▶ Try it: Would you return, word for word, the lines of the data below from the line with "right elbow: (408, 286)" through the line with "left shoulder: (248, 121)", and no others?
※
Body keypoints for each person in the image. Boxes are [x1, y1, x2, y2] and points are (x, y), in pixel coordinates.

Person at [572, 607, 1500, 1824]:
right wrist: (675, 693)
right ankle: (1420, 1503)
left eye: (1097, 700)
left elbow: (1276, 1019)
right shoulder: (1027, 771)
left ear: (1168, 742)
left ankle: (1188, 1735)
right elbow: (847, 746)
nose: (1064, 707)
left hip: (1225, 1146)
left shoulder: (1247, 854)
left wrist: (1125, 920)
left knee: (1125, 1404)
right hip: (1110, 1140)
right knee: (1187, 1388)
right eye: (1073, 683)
※
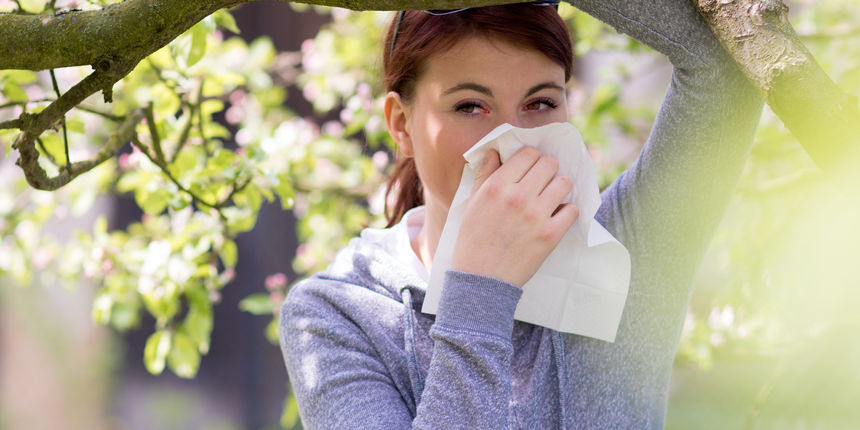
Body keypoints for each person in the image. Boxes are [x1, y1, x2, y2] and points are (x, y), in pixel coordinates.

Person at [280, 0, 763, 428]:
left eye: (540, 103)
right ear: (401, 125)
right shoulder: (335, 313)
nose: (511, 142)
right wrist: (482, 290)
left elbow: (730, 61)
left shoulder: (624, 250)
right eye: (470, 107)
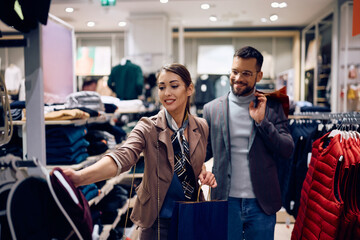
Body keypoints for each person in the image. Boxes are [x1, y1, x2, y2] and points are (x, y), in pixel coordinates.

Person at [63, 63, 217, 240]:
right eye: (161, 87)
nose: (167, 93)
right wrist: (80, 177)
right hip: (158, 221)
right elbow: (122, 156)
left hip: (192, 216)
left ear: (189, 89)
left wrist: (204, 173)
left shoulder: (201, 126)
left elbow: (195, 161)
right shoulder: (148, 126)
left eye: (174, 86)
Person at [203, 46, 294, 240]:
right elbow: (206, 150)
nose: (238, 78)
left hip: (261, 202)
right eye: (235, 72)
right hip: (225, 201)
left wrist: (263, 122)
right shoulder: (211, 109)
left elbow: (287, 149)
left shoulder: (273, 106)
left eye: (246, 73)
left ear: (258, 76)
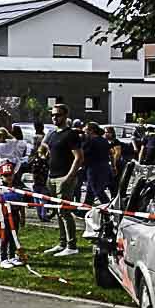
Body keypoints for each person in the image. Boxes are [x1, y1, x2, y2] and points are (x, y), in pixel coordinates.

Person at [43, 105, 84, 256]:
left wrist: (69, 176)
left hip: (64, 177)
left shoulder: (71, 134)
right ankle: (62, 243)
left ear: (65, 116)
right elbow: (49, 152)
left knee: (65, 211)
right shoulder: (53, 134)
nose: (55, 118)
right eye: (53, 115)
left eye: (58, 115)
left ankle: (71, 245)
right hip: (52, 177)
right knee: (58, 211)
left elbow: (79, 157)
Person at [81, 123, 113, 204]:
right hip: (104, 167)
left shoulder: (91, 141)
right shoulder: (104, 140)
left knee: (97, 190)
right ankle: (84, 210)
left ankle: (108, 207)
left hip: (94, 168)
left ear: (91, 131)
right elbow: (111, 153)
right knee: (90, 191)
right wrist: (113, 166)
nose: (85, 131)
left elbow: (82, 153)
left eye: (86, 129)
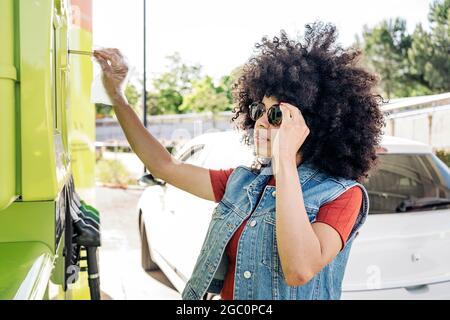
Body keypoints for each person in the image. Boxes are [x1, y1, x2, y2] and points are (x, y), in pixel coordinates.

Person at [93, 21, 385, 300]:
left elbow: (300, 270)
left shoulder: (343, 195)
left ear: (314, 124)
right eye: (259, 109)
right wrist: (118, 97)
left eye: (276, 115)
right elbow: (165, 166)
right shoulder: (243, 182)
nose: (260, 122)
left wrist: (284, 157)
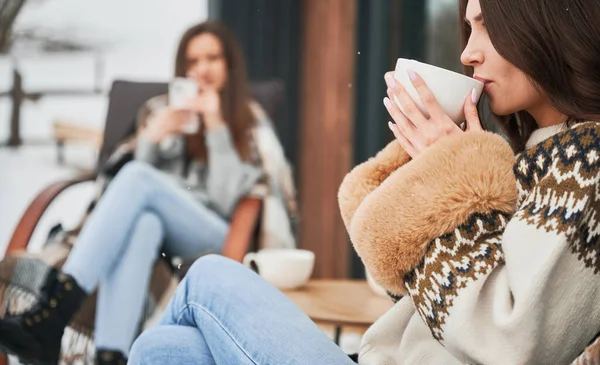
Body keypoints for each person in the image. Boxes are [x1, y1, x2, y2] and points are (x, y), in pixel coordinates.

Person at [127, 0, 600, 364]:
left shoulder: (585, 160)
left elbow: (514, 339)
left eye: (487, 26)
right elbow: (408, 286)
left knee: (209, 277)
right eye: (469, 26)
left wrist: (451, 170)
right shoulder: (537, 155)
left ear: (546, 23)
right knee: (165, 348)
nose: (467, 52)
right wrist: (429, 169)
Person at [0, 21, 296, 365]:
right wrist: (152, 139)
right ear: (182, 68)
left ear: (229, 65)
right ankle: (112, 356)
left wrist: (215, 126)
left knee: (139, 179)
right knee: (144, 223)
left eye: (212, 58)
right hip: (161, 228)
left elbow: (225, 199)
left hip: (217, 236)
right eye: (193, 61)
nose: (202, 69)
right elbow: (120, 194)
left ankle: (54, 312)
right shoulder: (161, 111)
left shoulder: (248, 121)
※
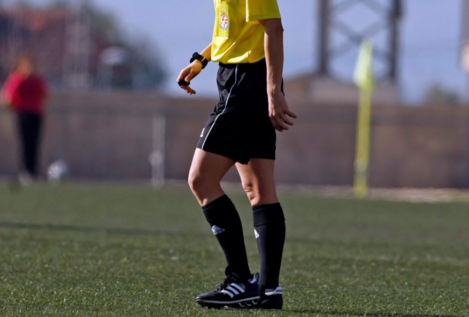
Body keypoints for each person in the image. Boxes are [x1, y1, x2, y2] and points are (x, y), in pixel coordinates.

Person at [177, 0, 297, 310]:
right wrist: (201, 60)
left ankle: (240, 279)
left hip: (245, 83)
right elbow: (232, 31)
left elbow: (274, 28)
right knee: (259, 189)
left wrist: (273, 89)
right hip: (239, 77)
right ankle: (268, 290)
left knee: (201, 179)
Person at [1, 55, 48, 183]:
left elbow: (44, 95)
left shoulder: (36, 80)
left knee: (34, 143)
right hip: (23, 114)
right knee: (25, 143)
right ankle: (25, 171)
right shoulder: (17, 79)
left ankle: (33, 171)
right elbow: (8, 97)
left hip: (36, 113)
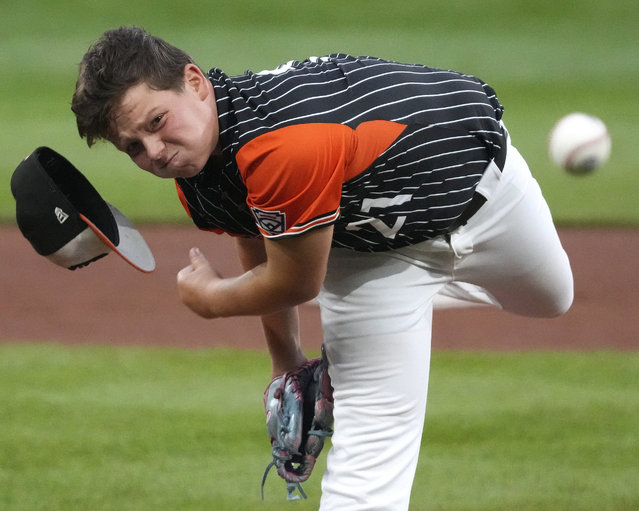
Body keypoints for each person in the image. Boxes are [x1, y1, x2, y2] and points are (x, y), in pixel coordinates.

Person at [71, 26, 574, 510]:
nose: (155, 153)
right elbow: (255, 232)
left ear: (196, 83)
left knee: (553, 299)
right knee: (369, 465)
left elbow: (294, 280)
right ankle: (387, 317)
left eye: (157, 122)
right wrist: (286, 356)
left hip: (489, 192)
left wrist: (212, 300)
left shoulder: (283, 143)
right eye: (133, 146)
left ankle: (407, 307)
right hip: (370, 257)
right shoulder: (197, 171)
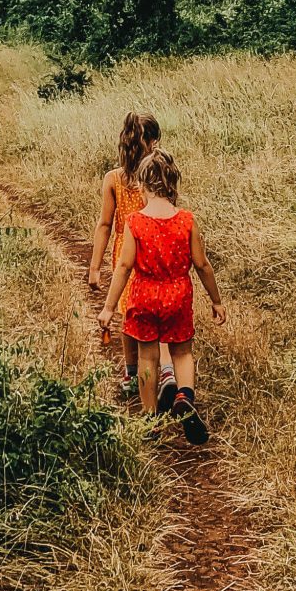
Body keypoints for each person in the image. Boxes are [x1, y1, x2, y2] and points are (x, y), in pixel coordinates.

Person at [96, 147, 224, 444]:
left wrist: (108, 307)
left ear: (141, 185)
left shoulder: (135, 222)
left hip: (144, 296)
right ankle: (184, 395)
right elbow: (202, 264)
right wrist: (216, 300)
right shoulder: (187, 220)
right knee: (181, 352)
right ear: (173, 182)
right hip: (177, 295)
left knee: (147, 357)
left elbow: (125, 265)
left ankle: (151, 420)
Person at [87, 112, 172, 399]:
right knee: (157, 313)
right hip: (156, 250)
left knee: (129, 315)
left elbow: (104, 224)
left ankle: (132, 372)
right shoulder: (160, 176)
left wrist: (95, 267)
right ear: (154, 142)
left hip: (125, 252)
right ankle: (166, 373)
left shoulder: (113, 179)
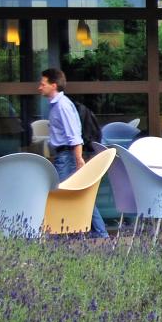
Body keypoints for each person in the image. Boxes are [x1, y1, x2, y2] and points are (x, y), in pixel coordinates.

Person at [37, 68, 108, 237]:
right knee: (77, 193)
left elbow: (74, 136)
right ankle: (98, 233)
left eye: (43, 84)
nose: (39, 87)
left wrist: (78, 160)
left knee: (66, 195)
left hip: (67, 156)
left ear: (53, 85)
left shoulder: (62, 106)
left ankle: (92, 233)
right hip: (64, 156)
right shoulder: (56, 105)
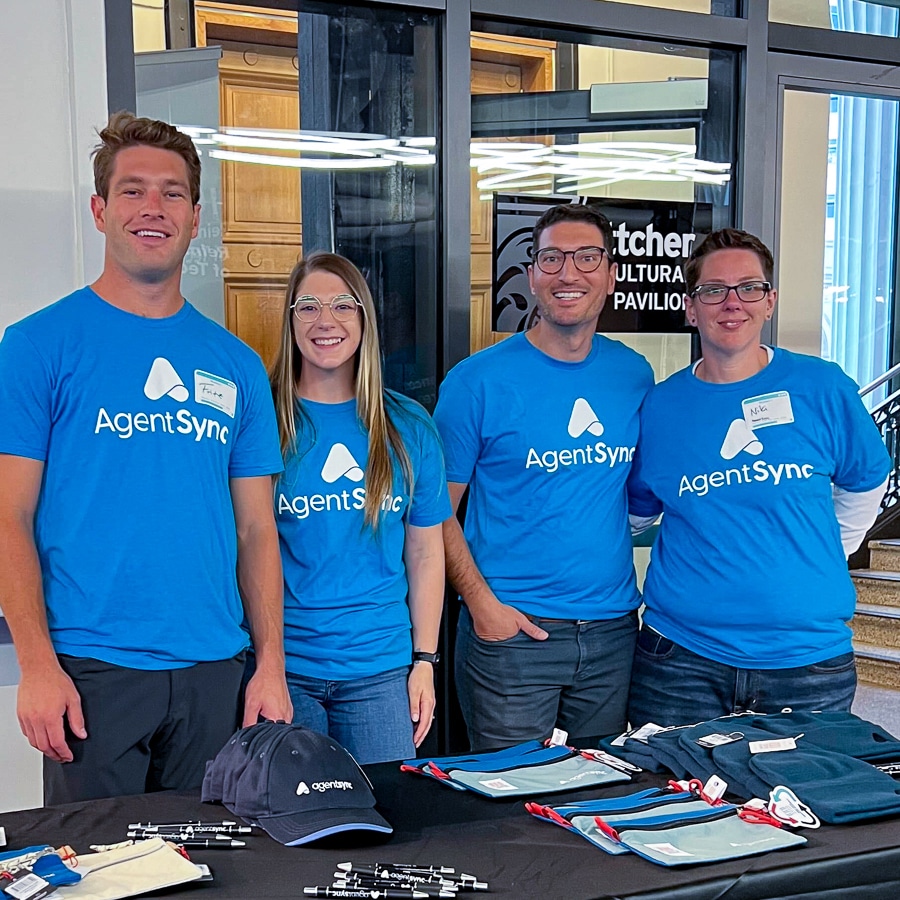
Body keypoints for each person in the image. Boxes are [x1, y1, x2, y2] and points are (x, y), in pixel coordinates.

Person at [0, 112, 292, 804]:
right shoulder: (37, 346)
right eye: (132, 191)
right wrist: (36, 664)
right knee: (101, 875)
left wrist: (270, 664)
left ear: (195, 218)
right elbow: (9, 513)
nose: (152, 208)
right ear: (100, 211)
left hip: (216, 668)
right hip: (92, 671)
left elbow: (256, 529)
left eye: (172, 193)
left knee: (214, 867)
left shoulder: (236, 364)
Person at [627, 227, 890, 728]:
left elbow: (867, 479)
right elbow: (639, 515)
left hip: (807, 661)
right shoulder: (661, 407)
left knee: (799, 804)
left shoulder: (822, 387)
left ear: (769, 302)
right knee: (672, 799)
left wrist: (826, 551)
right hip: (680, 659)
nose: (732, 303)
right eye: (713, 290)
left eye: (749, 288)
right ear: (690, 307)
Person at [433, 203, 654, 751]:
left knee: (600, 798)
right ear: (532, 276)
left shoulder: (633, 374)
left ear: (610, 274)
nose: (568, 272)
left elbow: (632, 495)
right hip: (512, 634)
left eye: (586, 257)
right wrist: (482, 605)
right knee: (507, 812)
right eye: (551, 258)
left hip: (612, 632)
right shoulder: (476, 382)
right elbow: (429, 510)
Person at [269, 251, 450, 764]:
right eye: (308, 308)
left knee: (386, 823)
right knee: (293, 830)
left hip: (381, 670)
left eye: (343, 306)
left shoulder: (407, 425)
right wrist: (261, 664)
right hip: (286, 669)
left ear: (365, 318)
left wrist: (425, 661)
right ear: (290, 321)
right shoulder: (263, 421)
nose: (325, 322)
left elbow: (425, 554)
※
▶ Response area:
right elbow: (408, 286)
left knee: (209, 277)
right eye: (469, 26)
left wrist: (451, 170)
right shoulder: (537, 155)
left ear: (546, 23)
right knee: (165, 348)
nose: (467, 52)
right wrist: (429, 169)
Person at [0, 21, 296, 365]:
right wrist: (152, 139)
right ear: (182, 68)
left ear: (229, 65)
right ankle: (112, 356)
left wrist: (215, 126)
left knee: (139, 179)
right knee: (144, 223)
left eye: (212, 58)
right hip: (161, 228)
left elbow: (225, 199)
left hip: (217, 236)
right eye: (193, 61)
nose: (202, 69)
right elbow: (120, 194)
left ankle: (54, 312)
right shoulder: (161, 111)
left shoulder: (248, 121)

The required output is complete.